== Zu lösende Aufgaben ==
1. Erklären Sie anhand des Textauszugs, warum die Fünfzehnjährige die Sommerferien bei ihrem leiblichen Vater verbringen muss. Antworten Sie in einem bis drei Sätzen.
2. Schreiben Sie aus dem Textauszug die Stelle von „So ist ein wichtiges“ bis einschließlich „zu seinem Schuldabarbeitungsprogramm.“ genau ab.

Die Fünfzehnjährige wird von ihrer Mutter und ihrem Stiefvater nach einer tatsächlich schwerwiegenden Verfehlung für die Dauer der Sommerferien zu ihrem leiblichen Vater Ronald Papen geschickt (oder besser „verbannt“), den sie nie kennengelernt hat und von dem sie zuvor annahm, er habe sich gar nicht für sie interessiert.
Papen lebt in einer Lagerhalle, in der sich auch die von ihm zum Verkauf gebrachte Ware befindet: Markisenstoff und Zubehör zur Montage. Erschreckend dabei die enorme Menge an potthässlichem Markisenstoff!
Kim ist entsetzt, an so einen unschönen Ort in einem unattraktiven Gewerbe- und Industriegebiet des Ruhrpotts verdonnert worden zu sein. Die Dinge ändern sich, als sie ihren Vater besser kennenlernt, mit ihm auf Verkaufstour geht und frischen Wind in seine glücklosen Verkaufsgespräche bringt. Dazu kommen weitere Bekanntschaften mit schräg urigen Typen im Umfeld und dem etwas jüngeren Alik, zu dem sie sich hingezogen fühlt.
Um die Sache abzukürzen: Der Prozess des Kennenlernens bringt mit sich, dass Kim Wesentliches über die schuldbeladene Vergangenheit ihres Vaters erfährt, die in engem Zusammenhang mit der ihrer Mutter und ihres Stiefvaters steht. Dies wiederum führt uns in die dunkleren Bereiche der deutsch-deutschen Vergangenheit bzw. des DDR-Regimes.
So ist ein wichtiges Thema dieser Geschichte die Schuld. Schuld, die wir manchmal so schnell auf uns laden, dass wir nicht wissen, was genau uns antreibt und wie uns eigentlich geschieht.
Bei Ronald Papen gehören die zu verkaufenden Markisen zu seinem Schuldabarbeitungsprogramm.
Mit einer guten Dosis Humor, der in Form und Quantität dem Thema gerecht wird, erzählt uns Jan Weiler eine anrührende, aber keineswegs rührselige Geschichte. Für mich kommt sie zwar nicht an Coming-of-age-Romane wie „Der Fänger im Roggen“ oder (mein Favorit) „Tschick“ heran, verdient sich aber trotz kleiner Unwahrscheinlichkeiten gegen Ende meine Fünf-Punkte-Bewertung.

== Bereitgestellte Daten ==
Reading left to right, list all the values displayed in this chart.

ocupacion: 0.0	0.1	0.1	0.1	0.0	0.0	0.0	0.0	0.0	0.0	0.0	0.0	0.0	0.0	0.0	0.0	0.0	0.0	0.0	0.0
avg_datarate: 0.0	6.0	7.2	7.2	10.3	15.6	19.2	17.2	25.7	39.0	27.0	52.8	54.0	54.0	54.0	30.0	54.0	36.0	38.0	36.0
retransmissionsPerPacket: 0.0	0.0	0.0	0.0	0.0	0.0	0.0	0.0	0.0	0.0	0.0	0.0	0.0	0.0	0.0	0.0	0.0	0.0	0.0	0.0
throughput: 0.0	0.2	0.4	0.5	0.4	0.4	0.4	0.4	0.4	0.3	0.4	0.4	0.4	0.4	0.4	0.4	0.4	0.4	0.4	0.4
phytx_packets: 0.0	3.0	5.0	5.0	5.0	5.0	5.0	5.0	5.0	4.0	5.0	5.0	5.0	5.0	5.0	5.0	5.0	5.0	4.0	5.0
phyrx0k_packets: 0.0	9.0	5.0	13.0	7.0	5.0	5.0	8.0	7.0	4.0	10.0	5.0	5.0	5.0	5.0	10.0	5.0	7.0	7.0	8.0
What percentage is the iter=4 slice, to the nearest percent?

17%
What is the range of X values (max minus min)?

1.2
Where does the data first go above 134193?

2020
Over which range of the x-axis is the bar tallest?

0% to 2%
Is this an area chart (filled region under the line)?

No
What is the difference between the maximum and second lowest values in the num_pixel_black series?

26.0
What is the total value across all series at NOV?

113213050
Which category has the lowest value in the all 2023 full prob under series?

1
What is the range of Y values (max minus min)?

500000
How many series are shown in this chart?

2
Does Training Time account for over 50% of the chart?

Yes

== Antworten je Aufgabe ==
1. Sie hat eine tatsächlich schwerwiegende Verfehlung begangen. Deshalb schicken ihre Mutter und ihr Stiefvater sie für die Dauer der Sommerferien zu ihrem leiblichen Vater Ronald Papen, man könnte auch sagen, sie verbannen sie dorthin.

2.
So ist ein wichtiges Thema dieser Geschichte die Schuld. Schuld, die wir manchmal so schnell auf uns laden, dass wir nicht wissen, was genau uns antreibt und wie uns eigentlich geschieht.
Bei Ronald Papen gehören die zu verkaufenden Markisen zu seinem Schuldabarbeitungsprogramm.